On 15 September 2016, the Personal Data Protection Agency in Bosnia and Herzegovina (“Agency”) took a stance that processing of publicly available telephone numbers for the purpose of direct marketing is permissible – for the limited purpose of establishing first contact with the potential consumers. For any further contact, the marketer has to obtain the person’s prior consent, which must be explicit rather than tacit.
The Agency issued the opinion in response to a query from a person who wanted to know whether companies have the right to use a private phone number, available in a public telephone directory, in order to offer goods or services to an individual.
Without stating so explicitly, the opinion in fact deals with two related, but nevertheless distinct issues. One issue is whether publicly available personal data may be freely processed; the other is under what conditions personal data (whether publicly available or not) may be processed for the purpose of direct marketing.
The Data Protection Act of 2006, as amended in 2011 (DP Act), does not expressly deal with the issue of permissibility of the processing of personal data that is available to the general public. In the neighboring Serbia, in contrast, the data protection law explicitly exempts from the reach of some its provisions the data “available to everyone and published in mass media or publications or accessible in archives, museums and other similar organizations”. Such data, in other words, may be processed in Serbia without the person’s consent.
However, the Bosnian Agency resorted in the opinion of 15 September to the laws regulating communications in Bosnia and Herzegovina, as the basis for the conclusion that publicly available telephone numbers may be freely used by marketers in order to contact the person for the first time. The communications laws, as the Agency states, allow the data subjects to decide about the inclusion of their personal data in a public telephone directory. If the data subjects include the data in the directory, the data may be used for various purposes, including direct marketing.

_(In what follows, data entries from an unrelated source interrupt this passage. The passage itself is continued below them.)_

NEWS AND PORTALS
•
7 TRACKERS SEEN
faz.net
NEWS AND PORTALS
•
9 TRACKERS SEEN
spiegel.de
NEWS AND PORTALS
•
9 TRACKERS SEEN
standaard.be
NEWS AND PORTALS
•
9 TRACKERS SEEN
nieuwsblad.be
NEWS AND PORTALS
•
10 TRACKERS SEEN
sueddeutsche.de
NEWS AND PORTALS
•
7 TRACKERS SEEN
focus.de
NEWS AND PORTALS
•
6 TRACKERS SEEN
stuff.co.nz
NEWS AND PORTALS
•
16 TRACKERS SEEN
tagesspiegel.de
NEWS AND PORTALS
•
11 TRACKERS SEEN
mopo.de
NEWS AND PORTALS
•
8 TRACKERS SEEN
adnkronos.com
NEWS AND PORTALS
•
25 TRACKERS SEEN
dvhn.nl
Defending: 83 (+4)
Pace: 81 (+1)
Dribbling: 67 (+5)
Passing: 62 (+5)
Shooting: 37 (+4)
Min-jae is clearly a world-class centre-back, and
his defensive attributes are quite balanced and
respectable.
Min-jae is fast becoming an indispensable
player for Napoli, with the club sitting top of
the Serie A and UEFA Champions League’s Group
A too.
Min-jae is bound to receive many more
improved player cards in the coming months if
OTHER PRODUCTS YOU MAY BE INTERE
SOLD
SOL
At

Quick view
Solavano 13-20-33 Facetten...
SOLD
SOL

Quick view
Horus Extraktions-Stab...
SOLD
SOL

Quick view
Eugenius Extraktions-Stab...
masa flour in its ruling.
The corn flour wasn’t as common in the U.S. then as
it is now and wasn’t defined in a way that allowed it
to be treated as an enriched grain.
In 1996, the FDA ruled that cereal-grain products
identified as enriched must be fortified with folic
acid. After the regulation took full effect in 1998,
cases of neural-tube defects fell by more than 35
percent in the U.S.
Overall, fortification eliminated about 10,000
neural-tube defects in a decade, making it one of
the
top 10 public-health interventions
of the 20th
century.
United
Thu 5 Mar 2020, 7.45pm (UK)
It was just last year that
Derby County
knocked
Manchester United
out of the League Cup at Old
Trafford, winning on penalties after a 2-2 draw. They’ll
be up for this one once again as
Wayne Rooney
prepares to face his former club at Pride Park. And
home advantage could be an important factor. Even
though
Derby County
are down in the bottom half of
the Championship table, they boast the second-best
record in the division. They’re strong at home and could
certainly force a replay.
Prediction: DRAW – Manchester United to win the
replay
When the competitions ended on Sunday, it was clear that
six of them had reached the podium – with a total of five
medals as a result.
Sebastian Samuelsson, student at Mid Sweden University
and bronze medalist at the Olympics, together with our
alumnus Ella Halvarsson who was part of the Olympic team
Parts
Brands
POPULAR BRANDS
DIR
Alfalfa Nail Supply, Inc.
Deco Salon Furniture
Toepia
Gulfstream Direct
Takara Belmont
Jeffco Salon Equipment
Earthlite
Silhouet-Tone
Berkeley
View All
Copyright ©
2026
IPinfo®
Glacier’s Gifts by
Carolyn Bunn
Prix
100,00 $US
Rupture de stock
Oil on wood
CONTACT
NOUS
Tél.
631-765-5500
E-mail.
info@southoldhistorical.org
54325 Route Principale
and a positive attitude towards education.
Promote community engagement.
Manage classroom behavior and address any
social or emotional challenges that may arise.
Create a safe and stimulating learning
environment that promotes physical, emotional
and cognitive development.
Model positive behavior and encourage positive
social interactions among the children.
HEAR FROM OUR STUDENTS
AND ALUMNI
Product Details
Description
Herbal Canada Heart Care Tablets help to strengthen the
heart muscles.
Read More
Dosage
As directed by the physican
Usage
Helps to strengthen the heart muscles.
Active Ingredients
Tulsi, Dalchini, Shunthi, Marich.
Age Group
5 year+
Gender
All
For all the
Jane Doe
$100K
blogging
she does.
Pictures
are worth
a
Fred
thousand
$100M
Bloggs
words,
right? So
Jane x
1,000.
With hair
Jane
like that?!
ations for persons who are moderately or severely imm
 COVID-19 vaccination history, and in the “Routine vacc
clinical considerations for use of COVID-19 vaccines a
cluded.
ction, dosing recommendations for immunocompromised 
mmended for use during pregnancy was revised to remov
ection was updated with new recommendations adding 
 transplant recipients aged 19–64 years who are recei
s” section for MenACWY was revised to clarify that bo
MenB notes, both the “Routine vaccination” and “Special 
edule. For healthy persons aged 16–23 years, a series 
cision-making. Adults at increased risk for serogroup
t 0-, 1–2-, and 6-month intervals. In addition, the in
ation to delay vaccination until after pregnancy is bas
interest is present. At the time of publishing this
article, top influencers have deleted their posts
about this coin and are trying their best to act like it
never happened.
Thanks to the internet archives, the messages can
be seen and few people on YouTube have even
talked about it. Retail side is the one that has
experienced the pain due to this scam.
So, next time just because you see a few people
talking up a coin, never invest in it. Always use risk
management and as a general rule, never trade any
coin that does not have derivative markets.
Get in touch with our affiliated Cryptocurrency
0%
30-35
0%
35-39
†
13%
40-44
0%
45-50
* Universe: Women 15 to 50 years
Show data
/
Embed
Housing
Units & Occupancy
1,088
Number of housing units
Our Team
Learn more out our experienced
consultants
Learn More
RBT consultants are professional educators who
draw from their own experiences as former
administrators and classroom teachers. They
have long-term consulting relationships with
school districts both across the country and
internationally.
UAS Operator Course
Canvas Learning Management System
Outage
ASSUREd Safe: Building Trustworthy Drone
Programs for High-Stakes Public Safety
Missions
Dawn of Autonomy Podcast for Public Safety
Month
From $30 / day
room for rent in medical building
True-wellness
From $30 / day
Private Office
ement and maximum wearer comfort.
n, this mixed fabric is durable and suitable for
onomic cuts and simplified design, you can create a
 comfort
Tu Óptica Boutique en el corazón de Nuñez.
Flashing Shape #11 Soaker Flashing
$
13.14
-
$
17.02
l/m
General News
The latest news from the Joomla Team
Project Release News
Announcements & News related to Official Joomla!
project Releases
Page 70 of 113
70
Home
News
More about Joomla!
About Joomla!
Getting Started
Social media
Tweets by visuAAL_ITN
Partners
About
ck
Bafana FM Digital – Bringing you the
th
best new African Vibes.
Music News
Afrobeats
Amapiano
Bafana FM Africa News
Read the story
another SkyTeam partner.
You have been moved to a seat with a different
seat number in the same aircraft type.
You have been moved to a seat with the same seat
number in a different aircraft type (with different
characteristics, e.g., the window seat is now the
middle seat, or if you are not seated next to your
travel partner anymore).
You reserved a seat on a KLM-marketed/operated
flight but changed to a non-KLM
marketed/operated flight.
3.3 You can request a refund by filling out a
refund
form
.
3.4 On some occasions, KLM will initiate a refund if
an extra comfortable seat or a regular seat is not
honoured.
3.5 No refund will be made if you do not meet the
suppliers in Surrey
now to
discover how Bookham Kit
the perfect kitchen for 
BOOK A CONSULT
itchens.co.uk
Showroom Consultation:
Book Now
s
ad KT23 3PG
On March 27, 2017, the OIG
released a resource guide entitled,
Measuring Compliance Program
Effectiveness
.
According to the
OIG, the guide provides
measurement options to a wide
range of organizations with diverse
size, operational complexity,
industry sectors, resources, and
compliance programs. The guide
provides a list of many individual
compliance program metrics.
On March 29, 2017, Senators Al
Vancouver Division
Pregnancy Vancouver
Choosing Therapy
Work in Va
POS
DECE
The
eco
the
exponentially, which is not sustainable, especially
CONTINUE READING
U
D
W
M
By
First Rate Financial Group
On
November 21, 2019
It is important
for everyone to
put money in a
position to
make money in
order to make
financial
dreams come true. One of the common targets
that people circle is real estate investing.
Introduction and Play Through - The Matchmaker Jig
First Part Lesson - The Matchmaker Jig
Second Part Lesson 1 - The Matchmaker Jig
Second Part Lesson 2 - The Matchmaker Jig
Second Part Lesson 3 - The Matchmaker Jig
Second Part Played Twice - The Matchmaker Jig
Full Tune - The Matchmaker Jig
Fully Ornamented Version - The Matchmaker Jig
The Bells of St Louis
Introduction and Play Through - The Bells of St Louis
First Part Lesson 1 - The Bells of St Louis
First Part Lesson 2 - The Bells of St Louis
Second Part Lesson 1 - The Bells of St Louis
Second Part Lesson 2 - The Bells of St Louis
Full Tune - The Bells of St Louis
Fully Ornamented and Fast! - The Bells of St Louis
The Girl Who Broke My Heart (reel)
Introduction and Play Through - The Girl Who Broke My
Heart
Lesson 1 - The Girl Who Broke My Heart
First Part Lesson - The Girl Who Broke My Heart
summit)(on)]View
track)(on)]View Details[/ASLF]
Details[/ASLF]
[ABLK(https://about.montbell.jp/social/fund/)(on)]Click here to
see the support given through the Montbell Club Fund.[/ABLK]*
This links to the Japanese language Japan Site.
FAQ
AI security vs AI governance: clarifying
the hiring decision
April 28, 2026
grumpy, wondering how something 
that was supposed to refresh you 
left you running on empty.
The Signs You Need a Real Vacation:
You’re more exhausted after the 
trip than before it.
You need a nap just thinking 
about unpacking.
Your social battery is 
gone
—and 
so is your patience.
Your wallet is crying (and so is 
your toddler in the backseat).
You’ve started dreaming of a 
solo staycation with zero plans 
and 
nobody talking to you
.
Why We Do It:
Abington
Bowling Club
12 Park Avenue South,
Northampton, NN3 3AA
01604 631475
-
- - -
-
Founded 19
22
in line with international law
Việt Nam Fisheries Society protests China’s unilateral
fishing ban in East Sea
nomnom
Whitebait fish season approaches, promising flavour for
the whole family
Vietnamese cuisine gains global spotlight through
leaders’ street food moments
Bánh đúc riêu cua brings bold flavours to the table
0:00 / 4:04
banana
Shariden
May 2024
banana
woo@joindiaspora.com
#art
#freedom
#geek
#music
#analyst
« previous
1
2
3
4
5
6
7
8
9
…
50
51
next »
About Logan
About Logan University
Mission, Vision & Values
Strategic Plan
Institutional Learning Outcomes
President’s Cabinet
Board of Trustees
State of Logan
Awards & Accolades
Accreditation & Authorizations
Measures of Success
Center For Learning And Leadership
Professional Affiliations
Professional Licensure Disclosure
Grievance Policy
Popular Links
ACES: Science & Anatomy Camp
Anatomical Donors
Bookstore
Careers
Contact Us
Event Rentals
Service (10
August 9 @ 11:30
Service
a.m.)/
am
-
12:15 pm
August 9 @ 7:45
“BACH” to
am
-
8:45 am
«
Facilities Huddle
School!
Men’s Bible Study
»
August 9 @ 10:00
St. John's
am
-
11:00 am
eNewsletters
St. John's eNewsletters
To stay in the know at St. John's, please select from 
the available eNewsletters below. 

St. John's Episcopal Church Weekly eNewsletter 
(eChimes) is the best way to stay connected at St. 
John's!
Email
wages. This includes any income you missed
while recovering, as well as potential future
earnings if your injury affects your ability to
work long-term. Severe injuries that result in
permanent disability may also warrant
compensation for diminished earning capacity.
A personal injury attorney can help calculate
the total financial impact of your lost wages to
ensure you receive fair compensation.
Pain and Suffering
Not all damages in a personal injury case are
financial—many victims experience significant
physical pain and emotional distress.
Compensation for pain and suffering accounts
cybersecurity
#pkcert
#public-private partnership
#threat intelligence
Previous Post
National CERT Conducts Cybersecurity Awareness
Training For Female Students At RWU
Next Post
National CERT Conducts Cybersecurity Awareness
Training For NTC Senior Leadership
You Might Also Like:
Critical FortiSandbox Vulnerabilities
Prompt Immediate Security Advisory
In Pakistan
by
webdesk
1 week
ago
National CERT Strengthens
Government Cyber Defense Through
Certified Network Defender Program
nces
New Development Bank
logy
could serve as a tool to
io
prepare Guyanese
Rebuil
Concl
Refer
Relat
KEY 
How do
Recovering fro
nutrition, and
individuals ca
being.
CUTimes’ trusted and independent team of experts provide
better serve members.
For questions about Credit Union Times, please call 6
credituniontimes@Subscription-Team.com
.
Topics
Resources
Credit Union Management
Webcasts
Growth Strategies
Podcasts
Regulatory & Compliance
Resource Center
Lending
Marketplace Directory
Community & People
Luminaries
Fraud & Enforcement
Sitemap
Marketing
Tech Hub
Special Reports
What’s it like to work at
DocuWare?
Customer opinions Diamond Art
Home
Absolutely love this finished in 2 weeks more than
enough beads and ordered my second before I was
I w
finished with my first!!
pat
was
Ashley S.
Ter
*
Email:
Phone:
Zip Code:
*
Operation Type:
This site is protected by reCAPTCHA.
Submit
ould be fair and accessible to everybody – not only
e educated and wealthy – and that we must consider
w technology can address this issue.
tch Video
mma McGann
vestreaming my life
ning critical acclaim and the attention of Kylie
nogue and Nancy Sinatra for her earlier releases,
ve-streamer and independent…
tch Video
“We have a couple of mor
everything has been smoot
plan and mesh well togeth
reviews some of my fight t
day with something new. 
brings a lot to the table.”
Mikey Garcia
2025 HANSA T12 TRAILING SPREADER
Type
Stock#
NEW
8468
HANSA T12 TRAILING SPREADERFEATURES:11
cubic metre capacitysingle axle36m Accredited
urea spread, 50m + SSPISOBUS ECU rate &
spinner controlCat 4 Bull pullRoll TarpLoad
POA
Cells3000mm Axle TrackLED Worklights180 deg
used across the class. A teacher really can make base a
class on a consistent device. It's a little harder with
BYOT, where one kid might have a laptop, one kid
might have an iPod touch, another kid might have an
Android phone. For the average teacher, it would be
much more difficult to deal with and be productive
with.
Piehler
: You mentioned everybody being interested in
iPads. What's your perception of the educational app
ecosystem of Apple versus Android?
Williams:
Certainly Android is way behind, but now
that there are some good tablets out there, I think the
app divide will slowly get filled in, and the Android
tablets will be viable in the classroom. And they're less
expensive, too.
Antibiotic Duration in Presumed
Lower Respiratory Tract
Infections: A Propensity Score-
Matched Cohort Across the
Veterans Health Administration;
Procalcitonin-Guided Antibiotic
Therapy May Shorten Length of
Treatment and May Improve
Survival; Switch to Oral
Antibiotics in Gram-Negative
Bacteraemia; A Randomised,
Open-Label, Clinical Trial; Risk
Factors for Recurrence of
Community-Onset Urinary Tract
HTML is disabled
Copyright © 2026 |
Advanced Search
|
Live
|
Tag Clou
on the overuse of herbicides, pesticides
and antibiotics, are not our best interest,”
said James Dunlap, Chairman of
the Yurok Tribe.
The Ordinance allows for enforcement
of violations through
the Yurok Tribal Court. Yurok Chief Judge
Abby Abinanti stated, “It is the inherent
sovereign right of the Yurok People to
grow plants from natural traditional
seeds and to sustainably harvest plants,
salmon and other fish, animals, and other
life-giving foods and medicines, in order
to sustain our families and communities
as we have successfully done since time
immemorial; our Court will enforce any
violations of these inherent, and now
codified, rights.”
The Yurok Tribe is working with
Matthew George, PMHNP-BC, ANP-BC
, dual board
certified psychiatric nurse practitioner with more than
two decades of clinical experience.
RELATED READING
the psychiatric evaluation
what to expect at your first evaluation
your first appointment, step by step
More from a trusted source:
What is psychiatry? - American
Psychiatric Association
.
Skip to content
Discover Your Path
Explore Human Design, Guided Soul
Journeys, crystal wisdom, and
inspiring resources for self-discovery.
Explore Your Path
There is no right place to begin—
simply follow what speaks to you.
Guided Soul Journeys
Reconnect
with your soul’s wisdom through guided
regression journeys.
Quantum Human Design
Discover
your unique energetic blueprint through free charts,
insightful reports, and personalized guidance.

While the DP Act does not deal with the broad issue of whether publicly available personal data may be freely processed, the Act does regulate the processing of personal data for the purpose of direct marketing. The relevant provision, Article 26 (“Objection in relation to direct marketing”), is worded as follows:
“(1) The data subject is entitled to file a free of charge objection upon the request of the controller concerning the future use or transfer of his data for direct marketing purposes or to be notified before his data is transferred for the first time to third parties for direct marketing. (2) In case the data subject does not give his consent, personal data may not be provided to third parties.”
The provision leaves much to be desired in terms of clarity.
What the Agency found evident in this wording is that a data subject has the right to decide about the processing of his personal data for the purpose of direct marketing, and that based on that right he may submit an objection against future use – the objection being binding upon the controller. Up to that point, one may safely agree with the Agency.
However, the Agency is less convincing in the part of its analysis concerning future use of the data. The Agency had to somehow disentangle the meaning of the concepts “filing an objection” and “giving consent”, which are used in a confusing way in Article 26. To put it in simple terms: the dilemma in the interpretation of Article 26 is whether during the first contact (to which the marketer undoubtedly is entitled if the phone number is publicly available) the marketer has to seek the person’s explicit consent for any further contacting, or the marketer does not have to seek such consent and may lawfully contact the person again so long as the person does not object to the marketing.
The Agency opted for the former interpretation, which is more onerous for the marketer. The Agency concluded that, during the first contact, the marketer has to seek consent for “further contacting as well as for the further processing of personal data”. Without obtaining such consent, the marketer may not again contact the person for the purpose of direct marketing.
Such reading of Article 26 is difficult to square with – admittedly convoluted – wording of the provision. Article 26 refers to “consent” only in the part dealing with disclosure (on the part of the marketer) of the data subject’s personal data to third parties for direct marketing purposes (paragraph 2). Article 26 does not say that consent is also required if the marketer himself wishes to make future use of the data subject’s data for direct marketing purposes (paragraph 1). The form in which the data subject may exercise his overarching “right to decide about the processing for the purpose of direct marketing” is, in relation to the marketer who contacted the person the first time and now wishes to contact him again, “filing an objection”.
It might appear to some that the position taken by the Agency is only fair, even if questionable as interpretation of the DP Act’s provision. The argument based on fairness would be that it might be too much to ask from the data subject, if he had to make an effort to “file an objection” in a procedure which may be time-consuming and unclear to a layman. However, this sort of an argument is less persuasive than what it might appear on the first glance. As the Agency itself states in the opinion, the laws regulating communications in Bosnia and Herzegovina enable data subjects to withhold authorization to inclusion of their personal data in a public telephone directory. In some countries, there are additional ways to prevent marketing phone calls, for example by recording on the telephone directory a preference not to receive marketing calls. There are, in a word, simple measures that can be taken to protect the data subjects without imposing undue burden on either them or the marketers – data controllers.